How this plays out is less clear, however, as this could either feed into an internal tool to speed up human writers or analysts, or it might even become part of the Bloomberg Terminal user experience.
What is it?
BloombergGPT, as it is called in the research paper, is a “large language model (LLM) [that] has been specifically trained on a wide range of financial data to support a diverse set of natural language processing (NLP) tasks within the financial industry”.
Such tasks include: “sentiment analysis, named entity recognition, news classification, and question answering, among others”. According to the submitted results, its finance-specific large-language model showed similar general performance (such as reading comprehension or linguistic scenarios) to bigger general-purpose language models like GPT-3, while excelling at finance-specific tasks.
Ingredients
Clean data is at the core of the project, with the company’s archive of news and financial documents a large and clean dataset on which to train a Bloomberg-specific tool, known as “FinPile”.
Fifty-two percent of the data in the model comes from Bloomberg, with the rest coming from curated English language news, Wikipedia, YouTube captions and others, otherwise known as “The Pile”.
What it tells us
The story suggests you don’t need to plough billions of dollars and hire huge numbers of people to train a language model on a bespoke dataset (though it helps if that data is clean in the first place).
The news has implications for any brands, agencies or platforms with large databases or archives that could be accessed through natural language instead of relying only on highly trained individuals to look up complex queries.
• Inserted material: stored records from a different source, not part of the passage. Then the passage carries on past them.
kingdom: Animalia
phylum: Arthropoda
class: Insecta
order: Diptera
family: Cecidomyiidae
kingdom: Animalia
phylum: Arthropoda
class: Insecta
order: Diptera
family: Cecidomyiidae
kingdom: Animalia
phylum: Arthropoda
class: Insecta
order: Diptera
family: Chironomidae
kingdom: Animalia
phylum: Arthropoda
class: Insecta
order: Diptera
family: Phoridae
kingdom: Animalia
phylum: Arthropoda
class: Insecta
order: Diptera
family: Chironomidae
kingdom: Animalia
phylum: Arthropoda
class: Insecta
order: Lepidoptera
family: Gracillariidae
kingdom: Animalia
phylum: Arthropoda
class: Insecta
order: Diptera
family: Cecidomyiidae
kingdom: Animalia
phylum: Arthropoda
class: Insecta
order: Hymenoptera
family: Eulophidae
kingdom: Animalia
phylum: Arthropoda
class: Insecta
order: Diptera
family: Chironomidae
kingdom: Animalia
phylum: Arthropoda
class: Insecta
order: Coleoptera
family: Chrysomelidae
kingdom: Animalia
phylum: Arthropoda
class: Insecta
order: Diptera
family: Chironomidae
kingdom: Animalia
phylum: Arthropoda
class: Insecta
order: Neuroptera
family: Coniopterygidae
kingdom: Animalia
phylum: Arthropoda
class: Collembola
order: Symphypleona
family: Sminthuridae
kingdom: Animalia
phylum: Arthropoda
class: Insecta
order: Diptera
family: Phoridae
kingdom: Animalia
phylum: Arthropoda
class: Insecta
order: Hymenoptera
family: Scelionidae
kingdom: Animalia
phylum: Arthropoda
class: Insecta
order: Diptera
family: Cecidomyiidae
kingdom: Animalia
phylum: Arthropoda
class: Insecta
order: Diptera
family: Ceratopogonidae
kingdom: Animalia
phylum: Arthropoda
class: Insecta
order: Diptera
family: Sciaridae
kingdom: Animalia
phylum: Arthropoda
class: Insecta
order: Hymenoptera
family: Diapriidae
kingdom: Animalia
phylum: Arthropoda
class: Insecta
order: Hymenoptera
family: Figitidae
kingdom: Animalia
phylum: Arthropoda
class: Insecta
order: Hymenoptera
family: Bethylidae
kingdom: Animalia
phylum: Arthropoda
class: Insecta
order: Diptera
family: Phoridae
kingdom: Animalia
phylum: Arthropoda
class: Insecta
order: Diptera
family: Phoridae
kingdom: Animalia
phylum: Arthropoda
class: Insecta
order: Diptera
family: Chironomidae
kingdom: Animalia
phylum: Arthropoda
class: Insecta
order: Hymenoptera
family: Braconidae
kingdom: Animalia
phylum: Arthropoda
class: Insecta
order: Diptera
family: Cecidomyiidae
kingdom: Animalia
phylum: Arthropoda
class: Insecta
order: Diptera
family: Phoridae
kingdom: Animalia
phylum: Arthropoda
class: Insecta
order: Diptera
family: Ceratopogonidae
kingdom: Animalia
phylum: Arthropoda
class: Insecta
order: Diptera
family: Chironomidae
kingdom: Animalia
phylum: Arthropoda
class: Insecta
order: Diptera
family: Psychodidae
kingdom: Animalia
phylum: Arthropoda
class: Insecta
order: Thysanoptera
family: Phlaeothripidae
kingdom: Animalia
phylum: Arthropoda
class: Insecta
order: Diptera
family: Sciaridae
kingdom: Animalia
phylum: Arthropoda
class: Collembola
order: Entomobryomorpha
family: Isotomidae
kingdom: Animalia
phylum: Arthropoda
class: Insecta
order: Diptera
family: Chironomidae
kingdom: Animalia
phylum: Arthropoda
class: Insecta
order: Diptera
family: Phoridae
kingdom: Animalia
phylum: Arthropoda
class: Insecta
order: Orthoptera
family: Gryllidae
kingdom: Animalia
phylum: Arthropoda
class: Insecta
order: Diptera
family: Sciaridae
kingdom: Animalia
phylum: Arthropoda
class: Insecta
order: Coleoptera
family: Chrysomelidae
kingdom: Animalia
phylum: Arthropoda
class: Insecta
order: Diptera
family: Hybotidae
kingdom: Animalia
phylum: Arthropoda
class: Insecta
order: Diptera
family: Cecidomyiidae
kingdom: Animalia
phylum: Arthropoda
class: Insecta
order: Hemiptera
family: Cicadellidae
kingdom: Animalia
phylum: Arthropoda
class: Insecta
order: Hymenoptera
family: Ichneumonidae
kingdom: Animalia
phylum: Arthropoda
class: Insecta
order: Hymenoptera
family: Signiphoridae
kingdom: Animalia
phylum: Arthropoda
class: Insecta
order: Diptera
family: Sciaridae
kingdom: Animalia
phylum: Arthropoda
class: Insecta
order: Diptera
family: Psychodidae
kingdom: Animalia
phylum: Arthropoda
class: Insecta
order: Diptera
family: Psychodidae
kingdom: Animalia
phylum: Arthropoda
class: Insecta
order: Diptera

In other domains, practitioners are speculating that it could help to find efficiencies across complex systems, such as in cross-media carbon tracking.
It’s also a slightly more sophisticated take on the idea of generative AI, moving it away from a simple job stealer to a tool that can take some of the harder, less productive yards out of the work of experts, freeing them up to do fresh analysis and reporting rather than looking back through the archive for context.